That's the rub, though. It's very obvious that Wildstorm's not a priority anymore, including the comics reading public. I think the main reason for that, beyond superhero fandom more or less rejecting anything not involving icons, is that the edgy, forward thinking superhero comics that Wildstorm used to represent have become commonplace. When Marvel and DC are trying so hard to shake up their status quos that things like Civil War happen and beloved franchise characters like the Martain Manhunter die so often it ceases to draw a reaction (no matter what Morrison intended for us to read in to his dispassionate murder in FC), who needs Wildstorm?

Also, Wildstorm was really the first superhero publisher I can think of that caught on to the fact that creators are often bigger draws than chracters, especially when your roster consists of analogues like Midnighter and Apollo and ill defined characters like Zealot (she's hot and has swords!) and Grifter (he has two guns and an really uncomfortable mask!) A lot of the guys that brought people in to the Wildstorm Universe based on their work, from Millar to Brubaker to Ellis, have moved on to the mainstream superbooks. The guys writing the books now are all solid genre writers, and Christos Gage is someone whose name I see come up a lot on the 'net, but none of them will sell books on name value. Of course, neither did Brubaker when Sleeper was the Arrested Development of noir superhero hybrid comics.

In that review I linked to up top, Paul O'Brian said he doesn't think the WSU will recover from this, citing other dead superverses that tried to use the apocalypse to reinvigorate their lines and realized that there's not any particular place to go after the end of the world. I can see why he'd say that, but I'm not entirely sure this is it for these generic, derivative characters. I have a feeling that as long as Jim Lee's in editorial at DC, the Wildstorm characters will keep being relaunched. Whether they'll ever be able to break out of this cycle of reluanch, failure, and slash and burn in to another relaunch, I have no idea.

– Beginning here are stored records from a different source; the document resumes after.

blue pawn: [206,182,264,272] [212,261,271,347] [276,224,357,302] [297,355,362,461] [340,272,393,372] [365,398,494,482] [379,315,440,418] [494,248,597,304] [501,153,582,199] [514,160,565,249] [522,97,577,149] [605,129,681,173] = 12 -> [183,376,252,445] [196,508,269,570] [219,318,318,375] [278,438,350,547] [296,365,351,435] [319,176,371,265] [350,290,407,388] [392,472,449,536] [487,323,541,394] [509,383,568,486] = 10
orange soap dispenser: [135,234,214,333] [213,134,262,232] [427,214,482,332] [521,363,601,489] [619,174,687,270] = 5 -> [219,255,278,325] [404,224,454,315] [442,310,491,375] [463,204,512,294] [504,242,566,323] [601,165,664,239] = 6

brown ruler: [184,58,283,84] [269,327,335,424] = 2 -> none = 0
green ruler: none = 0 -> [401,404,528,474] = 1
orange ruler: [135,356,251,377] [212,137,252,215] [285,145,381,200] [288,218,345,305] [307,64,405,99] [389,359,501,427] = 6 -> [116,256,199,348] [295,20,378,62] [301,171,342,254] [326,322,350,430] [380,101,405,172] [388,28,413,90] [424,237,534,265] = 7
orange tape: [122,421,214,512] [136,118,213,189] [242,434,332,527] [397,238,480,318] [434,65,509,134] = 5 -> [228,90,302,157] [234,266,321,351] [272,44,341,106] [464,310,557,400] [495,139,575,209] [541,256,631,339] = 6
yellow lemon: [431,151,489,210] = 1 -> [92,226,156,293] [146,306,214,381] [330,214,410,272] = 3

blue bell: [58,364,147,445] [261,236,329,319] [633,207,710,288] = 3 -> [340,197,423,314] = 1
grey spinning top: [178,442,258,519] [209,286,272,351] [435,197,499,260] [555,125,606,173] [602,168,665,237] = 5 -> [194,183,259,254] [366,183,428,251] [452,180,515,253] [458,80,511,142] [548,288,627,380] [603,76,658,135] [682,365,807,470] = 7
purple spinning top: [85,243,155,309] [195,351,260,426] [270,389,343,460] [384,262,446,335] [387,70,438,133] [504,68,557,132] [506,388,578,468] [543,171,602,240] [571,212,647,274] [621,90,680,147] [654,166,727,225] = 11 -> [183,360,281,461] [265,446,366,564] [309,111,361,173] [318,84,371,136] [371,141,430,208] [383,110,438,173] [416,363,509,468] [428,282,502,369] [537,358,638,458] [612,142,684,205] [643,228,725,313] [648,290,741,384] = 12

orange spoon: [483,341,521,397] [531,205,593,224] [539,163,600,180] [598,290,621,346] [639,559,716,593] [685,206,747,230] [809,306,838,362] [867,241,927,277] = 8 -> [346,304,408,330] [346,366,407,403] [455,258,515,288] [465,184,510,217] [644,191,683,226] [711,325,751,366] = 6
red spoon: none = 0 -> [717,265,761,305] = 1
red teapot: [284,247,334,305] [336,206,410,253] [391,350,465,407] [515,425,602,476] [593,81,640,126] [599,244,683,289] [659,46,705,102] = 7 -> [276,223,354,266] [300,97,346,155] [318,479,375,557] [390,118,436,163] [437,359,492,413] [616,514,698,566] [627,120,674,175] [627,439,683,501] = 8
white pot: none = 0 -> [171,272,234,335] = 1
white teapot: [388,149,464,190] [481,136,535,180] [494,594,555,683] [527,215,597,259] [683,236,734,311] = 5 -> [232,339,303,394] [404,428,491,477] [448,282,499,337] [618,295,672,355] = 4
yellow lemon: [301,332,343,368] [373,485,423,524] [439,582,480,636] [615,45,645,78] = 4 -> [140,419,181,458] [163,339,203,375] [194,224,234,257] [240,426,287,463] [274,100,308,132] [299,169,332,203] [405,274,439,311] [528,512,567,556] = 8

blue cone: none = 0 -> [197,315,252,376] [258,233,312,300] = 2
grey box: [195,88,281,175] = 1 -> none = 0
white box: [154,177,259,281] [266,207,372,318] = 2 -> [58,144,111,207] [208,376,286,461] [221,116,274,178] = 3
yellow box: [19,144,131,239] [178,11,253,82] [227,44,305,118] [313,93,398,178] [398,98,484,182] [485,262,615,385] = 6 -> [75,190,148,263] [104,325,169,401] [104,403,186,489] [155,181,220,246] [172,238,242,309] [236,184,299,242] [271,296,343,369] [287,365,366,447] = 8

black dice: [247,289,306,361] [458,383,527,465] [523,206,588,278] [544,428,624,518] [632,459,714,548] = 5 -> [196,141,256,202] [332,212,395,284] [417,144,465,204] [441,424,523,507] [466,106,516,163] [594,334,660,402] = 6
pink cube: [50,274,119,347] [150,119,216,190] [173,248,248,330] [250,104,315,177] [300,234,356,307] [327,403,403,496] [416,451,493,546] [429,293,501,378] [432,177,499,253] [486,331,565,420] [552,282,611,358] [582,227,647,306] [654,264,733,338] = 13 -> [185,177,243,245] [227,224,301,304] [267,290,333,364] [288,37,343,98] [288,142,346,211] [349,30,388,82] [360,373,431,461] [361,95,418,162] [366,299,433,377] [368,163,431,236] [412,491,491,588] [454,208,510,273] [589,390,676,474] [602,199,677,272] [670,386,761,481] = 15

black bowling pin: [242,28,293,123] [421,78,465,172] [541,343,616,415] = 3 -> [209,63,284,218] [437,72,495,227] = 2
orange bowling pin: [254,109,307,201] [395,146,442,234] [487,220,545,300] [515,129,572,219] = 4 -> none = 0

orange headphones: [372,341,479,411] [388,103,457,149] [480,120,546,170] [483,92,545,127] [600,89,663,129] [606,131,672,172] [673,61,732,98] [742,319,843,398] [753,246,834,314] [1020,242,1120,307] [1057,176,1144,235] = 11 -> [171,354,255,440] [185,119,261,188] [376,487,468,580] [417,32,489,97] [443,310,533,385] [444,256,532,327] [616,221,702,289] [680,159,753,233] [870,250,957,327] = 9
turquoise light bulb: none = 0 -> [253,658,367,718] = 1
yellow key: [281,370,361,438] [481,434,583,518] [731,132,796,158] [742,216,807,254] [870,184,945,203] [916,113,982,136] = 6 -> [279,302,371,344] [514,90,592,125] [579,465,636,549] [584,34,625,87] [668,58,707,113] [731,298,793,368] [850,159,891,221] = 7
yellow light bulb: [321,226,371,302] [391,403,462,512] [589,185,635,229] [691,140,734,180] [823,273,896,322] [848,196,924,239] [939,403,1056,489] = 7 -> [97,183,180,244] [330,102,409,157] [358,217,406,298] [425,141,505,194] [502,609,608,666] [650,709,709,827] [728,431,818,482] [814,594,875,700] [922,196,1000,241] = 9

Signs point towards no, from what I can see, but maybe they'll be able to find the next Warren Ellis or two and use them to boost their profile, making them the thinking man's superhero line again. or maybe even go way back to their roots and go back to churning out artist driven comics scripted by the coffee boy that sell a ton but are terrible. Or hell, maybe they'll let Bryan Lee O'Malley and Adam Warren team up to do the best Gen13 ever and make me happy (and I guess Chris Butcher, too), even if it would mean nothing in the grand scheme of things. Well, nothing except a ton of awesomeness, but still.